Piloté par la Dr Mathilde Touvier, directrice de l’équipe de recherche en épidémiologie nutritionnelle (Eren), ce cinquième plan ne se contente pas de reconduire les recommandations habituelles sur les fruits et légumes. Il structure son action autour de trois grands axes et 20 mesures concrètes, avec une ambition assumée : réduire les inégalités sociales et territoriales face à l’alimentation, pas seulement inciter les individus à « mieux manger ».



Le Nutri-Score, toujours pas obligatoire mais plus présent


Le logo coloré reste un outil facultatif pour les industriels, mais le PNNS 5 muscle son ambition : faire passer son utilisation par les consommateurs de 33 % à 40 %, et surtout porter à 75 % du volume des produits transformés vendus l’affichage du logo sur l’emballage. Une expérimentation de trois ans va également être lancée en restauration collective, un terrain jusqu’ici peu concerné par l’étiquetage nutritionnel.



Un objectif fort sur l’obésité infantile


C’est sans doute la mesure la plus commentée : le plan vise une réduction de 30 % de la prévalence du surpoids et de l’obésité chez les enfants et adolescents d’ici 2030, avec un objectif renforcé de 20 % dans les populations les plus défavorisées. Pour y parvenir, la grande distribution est directement mise à contribution, avec un retrait progressif des confiseries en caisse et une réduction des teneurs en sucre dans les produits destinés aux enfants.



Bio, activité physique et sommeil : une approche plus globale


Autre nouveauté de ce PNNS 5 : il ne se limite plus à l’assiette. Le plan intègre pour la première fois le sommeil comme déterminant de la santé nutritionnelle, aux côtés de la lutte contre la sédentarité et de la promotion de l’activité physique. Sur le volet agricole, l’objectif est de porter la part de marché de l’alimentation biologique à 12 % d’ici 2030, un chiffre à comparer aux niveaux de consommation actuels, en repli depuis plusieurs années.



Pour les familles, ces orientations se traduiront concrètement par une évolution progressive des rayons enfants, une publicité alimentaire plus encadrée, et davantage d’informations nutritionnelles visibles au moment de l’achat. De quoi faciliter les choix du quotidien, sans attendre une réglementation contraignante qui, pour l’instant, reste absente du texte.

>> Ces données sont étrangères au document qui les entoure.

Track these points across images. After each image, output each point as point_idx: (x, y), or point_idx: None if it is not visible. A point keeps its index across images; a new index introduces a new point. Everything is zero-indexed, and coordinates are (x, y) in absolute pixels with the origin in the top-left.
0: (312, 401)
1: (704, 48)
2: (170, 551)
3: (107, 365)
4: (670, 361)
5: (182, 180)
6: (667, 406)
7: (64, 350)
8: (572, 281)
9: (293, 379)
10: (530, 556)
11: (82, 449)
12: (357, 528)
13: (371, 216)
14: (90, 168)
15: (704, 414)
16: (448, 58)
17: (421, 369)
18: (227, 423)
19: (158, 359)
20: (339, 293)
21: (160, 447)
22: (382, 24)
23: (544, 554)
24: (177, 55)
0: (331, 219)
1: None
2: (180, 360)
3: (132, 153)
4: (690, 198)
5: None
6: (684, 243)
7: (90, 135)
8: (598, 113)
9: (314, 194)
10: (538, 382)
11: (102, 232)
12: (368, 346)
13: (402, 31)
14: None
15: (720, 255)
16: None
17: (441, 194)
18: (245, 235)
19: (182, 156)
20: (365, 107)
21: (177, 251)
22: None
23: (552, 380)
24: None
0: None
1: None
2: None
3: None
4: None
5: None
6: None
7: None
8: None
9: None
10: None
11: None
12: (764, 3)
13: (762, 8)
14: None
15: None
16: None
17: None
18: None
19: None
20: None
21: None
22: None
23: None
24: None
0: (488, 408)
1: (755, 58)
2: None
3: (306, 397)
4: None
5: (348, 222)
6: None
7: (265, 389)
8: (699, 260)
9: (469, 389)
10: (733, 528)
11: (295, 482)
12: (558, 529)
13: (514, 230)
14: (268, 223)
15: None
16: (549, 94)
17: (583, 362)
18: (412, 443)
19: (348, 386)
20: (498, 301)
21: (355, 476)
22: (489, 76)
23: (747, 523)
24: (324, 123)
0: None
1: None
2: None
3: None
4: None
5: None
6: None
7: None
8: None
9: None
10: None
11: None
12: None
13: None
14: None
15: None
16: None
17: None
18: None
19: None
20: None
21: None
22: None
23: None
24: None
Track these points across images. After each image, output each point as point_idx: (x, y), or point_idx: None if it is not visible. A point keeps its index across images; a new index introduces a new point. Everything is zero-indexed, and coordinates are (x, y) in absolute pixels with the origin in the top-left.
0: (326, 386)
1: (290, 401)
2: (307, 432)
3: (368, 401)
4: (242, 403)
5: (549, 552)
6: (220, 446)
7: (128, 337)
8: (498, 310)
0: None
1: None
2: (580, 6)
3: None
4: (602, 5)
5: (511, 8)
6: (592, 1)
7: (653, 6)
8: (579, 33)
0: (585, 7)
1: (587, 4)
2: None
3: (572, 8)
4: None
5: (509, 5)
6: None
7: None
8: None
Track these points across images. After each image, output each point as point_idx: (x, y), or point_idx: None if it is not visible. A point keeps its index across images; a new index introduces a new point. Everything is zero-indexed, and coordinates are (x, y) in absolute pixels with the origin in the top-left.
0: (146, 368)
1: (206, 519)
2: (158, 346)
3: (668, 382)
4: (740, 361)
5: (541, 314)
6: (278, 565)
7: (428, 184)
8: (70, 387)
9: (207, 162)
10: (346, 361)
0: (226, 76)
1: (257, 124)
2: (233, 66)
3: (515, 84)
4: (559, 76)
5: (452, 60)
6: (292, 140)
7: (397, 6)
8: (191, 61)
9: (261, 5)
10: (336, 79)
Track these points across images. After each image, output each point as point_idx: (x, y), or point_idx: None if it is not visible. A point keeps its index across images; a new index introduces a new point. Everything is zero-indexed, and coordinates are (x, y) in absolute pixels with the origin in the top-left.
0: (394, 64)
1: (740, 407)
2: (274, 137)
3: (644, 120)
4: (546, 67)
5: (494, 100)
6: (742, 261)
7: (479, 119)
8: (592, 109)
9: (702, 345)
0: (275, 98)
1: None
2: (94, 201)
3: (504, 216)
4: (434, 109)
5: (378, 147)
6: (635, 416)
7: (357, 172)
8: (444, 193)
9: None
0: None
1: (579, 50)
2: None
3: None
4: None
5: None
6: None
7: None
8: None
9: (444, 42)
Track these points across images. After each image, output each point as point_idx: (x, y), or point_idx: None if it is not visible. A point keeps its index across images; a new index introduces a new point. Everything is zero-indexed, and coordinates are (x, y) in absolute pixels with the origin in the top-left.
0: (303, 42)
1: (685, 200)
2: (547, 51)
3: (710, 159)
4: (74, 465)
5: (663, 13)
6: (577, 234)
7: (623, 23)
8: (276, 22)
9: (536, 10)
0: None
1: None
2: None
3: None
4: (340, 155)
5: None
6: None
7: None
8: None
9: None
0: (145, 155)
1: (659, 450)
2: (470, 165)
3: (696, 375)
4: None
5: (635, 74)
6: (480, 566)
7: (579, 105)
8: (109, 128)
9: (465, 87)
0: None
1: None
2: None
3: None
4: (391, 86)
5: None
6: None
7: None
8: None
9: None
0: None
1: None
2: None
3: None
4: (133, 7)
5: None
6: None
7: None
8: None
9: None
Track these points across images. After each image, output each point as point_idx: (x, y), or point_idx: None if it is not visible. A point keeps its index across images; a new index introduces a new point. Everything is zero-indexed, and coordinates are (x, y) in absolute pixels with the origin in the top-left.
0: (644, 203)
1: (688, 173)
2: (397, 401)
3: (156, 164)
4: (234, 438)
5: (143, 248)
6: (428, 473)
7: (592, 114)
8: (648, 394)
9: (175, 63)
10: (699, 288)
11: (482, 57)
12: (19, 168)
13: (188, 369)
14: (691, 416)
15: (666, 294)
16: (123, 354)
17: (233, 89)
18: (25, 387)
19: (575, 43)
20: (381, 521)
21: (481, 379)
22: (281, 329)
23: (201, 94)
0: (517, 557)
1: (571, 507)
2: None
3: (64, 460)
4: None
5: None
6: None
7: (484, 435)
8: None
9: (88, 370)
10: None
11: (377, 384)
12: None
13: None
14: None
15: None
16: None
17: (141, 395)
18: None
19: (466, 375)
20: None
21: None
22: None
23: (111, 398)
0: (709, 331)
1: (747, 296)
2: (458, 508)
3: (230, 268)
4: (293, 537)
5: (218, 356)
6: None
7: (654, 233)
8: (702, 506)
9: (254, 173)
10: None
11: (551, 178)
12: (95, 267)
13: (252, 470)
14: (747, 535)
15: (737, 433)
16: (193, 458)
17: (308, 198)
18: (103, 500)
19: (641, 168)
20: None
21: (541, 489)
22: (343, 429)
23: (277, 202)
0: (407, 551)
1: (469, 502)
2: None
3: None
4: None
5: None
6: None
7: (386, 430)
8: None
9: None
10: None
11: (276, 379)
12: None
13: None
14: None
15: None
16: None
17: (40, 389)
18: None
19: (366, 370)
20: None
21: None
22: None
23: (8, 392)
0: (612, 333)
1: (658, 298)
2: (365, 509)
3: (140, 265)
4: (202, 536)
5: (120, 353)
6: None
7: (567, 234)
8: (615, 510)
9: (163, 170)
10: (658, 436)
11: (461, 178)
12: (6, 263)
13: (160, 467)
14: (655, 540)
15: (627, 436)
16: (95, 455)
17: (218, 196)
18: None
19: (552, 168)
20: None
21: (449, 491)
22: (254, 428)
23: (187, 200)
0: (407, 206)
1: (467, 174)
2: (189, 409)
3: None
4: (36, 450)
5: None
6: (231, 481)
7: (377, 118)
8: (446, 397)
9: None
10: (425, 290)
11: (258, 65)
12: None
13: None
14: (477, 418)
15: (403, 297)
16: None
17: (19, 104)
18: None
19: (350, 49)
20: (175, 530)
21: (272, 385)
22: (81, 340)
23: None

  • Lancement officiel : 8 avril 2026, à Lyon

  • Durée du plan : 2026-2030

  • Nutri-Score visé sur 75 % des produits transformés vendus

  • Objectif -30 % d’obésité infantile d’ici 2030

  • 12 % de part de marché pour le bio d’ici 2030



Pour aller plus loin sur les questions de santé et médecine, ou pour suivre l’actualité qui touche directement le quotidien des familles avec enfants, la rédaction continuera de suivre le déploiement de ce plan. D’autres sujets liés à la vie pratique au quotidien sont également à retrouver sur le site.



Questions fréquentes



Le Nutri-Score va-t-il devenir obligatoire avec le PNNS 5 ?


Non, son affichage reste volontaire pour les industriels. Le plan vise seulement à en généraliser l’usage, avec un objectif de 75 % du volume des produits transformés vendus d’ici 2030.



Quel est l’objectif principal du PNNS 5 pour les enfants ?


Réduire de 30 % la prévalence du surpoids et de l’obésité chez les enfants et adolescents d’ici 2030, avec un objectif renforcé de 20 % dans les populations défavorisées.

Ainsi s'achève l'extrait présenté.